#### Work to be completed:
Report every line of the records that contains the string "values", matching case exactly.
"""
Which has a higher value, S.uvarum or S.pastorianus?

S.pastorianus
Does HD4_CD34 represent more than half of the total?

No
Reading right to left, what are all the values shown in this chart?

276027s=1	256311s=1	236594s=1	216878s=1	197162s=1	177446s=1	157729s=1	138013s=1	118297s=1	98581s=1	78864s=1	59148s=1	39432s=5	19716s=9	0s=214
"""
"""
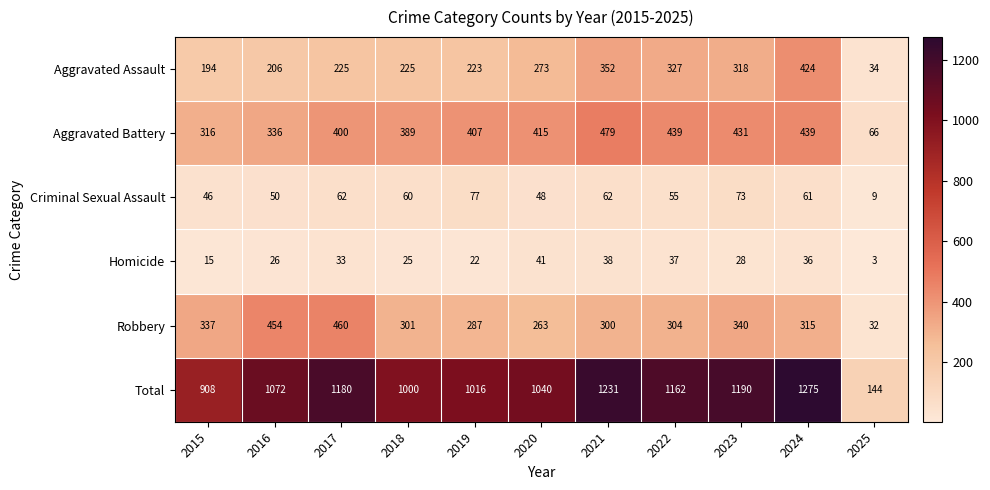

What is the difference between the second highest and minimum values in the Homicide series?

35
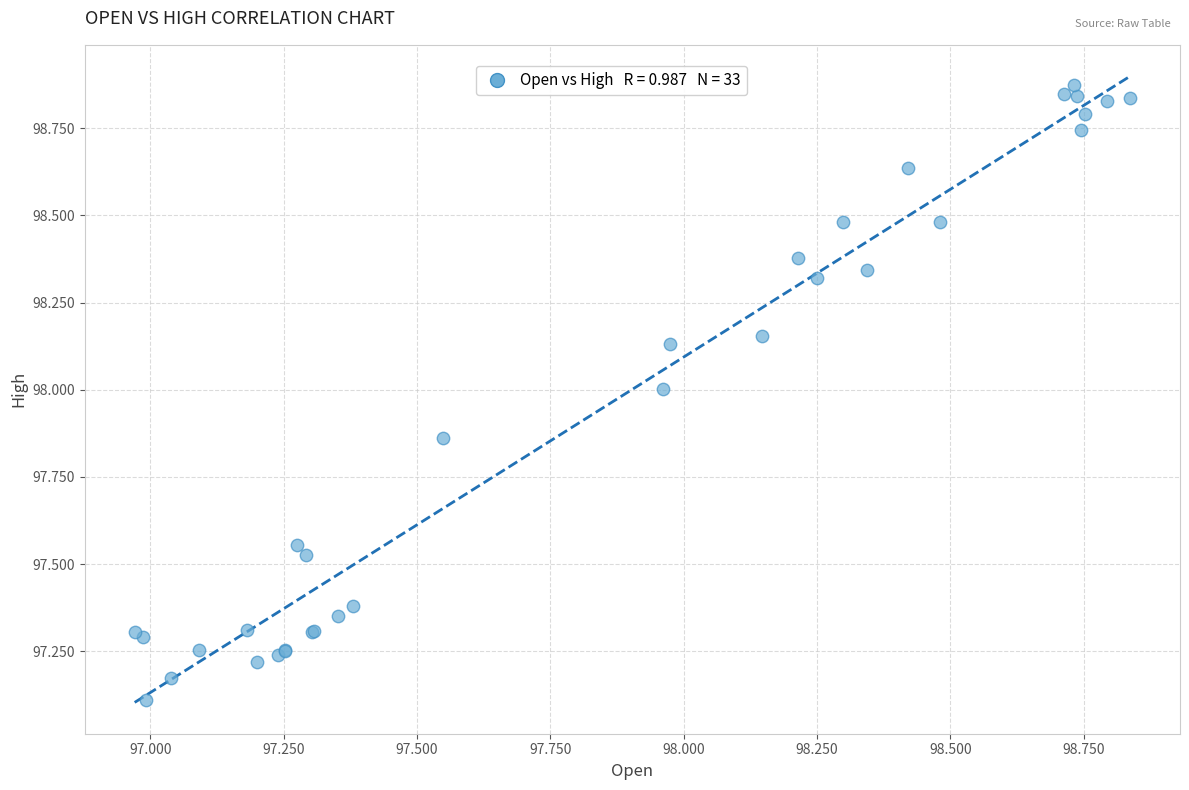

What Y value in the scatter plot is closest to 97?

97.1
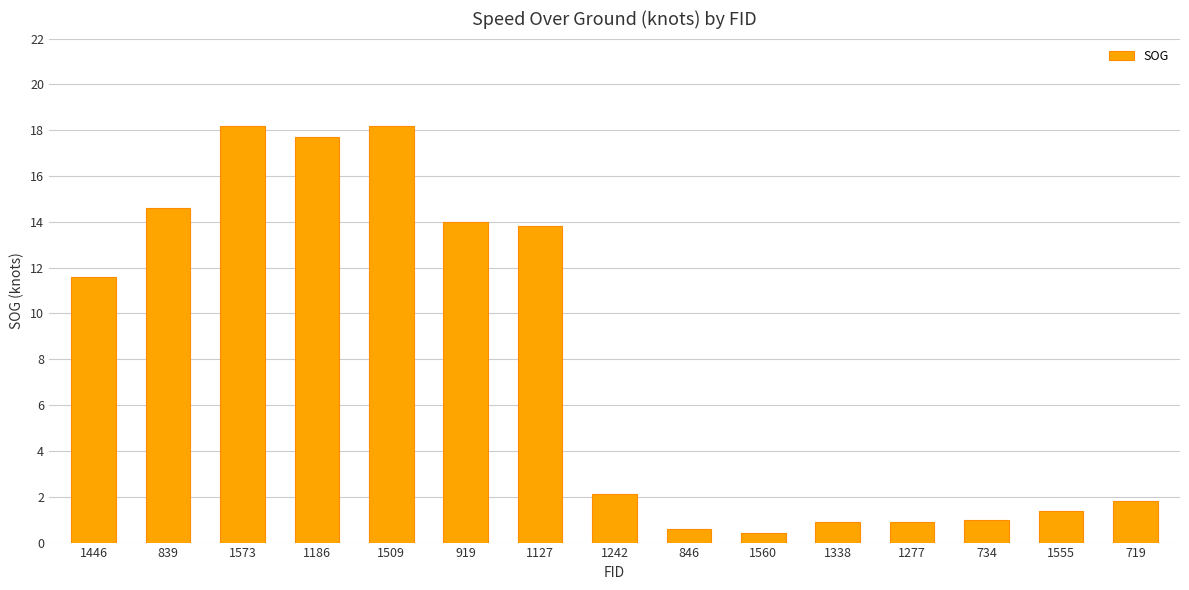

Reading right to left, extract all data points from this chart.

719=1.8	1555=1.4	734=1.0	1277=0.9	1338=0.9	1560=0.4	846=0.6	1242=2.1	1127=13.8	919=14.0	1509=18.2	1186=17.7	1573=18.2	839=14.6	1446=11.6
"""
#### Your solution:
Reading right to left, what are all the values shown in this chart?
What is the difference between the second highest and minimum values in the Homicide series?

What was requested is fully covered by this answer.